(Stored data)

══════════════════════════════

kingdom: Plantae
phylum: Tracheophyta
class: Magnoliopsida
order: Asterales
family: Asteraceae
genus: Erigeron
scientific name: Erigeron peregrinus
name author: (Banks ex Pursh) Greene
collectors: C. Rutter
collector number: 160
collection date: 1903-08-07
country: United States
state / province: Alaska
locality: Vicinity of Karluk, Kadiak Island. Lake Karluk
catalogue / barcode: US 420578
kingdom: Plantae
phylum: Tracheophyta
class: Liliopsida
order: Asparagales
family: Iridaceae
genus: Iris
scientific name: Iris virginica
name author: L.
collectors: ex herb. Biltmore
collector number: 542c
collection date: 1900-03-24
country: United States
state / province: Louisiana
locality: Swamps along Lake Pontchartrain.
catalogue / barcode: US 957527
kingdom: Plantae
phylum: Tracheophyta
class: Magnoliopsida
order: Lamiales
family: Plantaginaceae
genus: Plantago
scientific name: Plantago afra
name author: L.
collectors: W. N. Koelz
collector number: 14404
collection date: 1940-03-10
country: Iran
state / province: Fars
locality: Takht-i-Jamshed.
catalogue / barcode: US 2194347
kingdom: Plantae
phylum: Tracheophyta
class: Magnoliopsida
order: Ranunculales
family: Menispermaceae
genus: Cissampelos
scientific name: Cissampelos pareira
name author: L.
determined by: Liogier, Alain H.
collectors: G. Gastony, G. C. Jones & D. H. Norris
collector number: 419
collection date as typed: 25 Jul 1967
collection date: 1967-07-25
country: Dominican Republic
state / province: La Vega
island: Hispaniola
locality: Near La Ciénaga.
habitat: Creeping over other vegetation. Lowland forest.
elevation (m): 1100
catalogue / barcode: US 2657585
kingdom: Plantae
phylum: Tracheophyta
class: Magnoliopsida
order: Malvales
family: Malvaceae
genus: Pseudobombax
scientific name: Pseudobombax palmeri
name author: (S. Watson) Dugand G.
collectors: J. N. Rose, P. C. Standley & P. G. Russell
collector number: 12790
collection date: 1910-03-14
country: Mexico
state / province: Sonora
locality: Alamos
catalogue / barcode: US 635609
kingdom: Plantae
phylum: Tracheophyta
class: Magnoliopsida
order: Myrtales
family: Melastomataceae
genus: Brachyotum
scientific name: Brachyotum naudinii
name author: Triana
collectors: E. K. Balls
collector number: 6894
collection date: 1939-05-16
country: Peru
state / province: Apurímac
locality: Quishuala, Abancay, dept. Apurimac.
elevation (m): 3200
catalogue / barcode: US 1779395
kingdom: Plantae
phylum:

══════════════════════════════

Given exercise =>
Return every line of the rows above without any change to wording, spelling, punctuation, or order.

Answer to the task =>
kingdom: Plantae
phylum: Tracheophyta
class: Magnoliopsida
order: Asterales
family: Asteraceae
genus: Erigeron
scientific name: Erigeron peregrinus
name author: (Banks ex Pursh) Greene
collectors: C. Rutter
collector number: 160
collection date: 1903-08-07
country: United States
state / province: Alaska
locality: Vicinity of Karluk, Kadiak Island. Lake Karluk
catalogue / barcode: US 420578
kingdom: Plantae
phylum: Tracheophyta
class: Liliopsida
order: Asparagales
family: Iridaceae
genus: Iris
scientific name: Iris virginica
name author: L.
collectors: ex herb. Biltmore
collector number: 542c
collection date: 1900-03-24
country: United States
state / province: Louisiana
locality: Swamps along Lake Pontchartrain.
catalogue / barcode: US 957527
kingdom: Plantae
phylum: Tracheophyta
class: Magnoliopsida
order: Lamiales
family: Plantaginaceae
genus: Plantago
scientific name: Plantago afra
name author: L.
collectors: W. N. Koelz
collector number: 14404
collection date: 1940-03-10
country: Iran
state / province: Fars
locality: Takht-i-Jamshed.
catalogue / barcode: US 2194347
kingdom: Plantae
phylum: Tracheophyta
class: Magnoliopsida
order: Ranunculales
family: Menispermaceae
genus: Cissampelos
scientific name: Cissampelos pareira
name author: L.
determined by: Liogier, Alain H.
collectors: G. Gastony, G. C. Jones & D. H. Norris
collector number: 419
collection date as typed: 25 Jul 1967
collection date: 1967-07-25
country: Dominican Republic
state / province: La Vega
island: Hispaniola
locality: Near La Ciénaga.
habitat: Creeping over other vegetation. Lowland forest.
elevation (m): 1100
catalogue / barcode: US 2657585
kingdom: Plantae
phylum: Tracheophyta
class: Magnoliopsida
order: Malvales
family: Malvaceae
genus: Pseudobombax
scientific name: Pseudobombax palmeri
name author: (S. Watson) Dugand G.
collectors: J. N. Rose, P. C. Standley & P. G. Russell
collector number: 12790
collection date: 1910-03-14
country: Mexico
state / province: Sonora
locality: Alamos
catalogue / barcode: US 635609
kingdom: Plantae
phylum: Tracheophyta
class: Magnoliopsida
order: Myrtales
family: Melastomataceae
genus: Brachyotum
scientific name: Brachyotum naudinii
name author: Triana
collectors: E. K. Balls
collector number: 6894
collection date: 1939-05-16
country: Peru
state / province: Apurímac
locality: Quishuala, Abancay, dept. Apurimac.
elevation (m): 3200
catalogue / barcode: US 1779395
kingdom: Plantae
phylum:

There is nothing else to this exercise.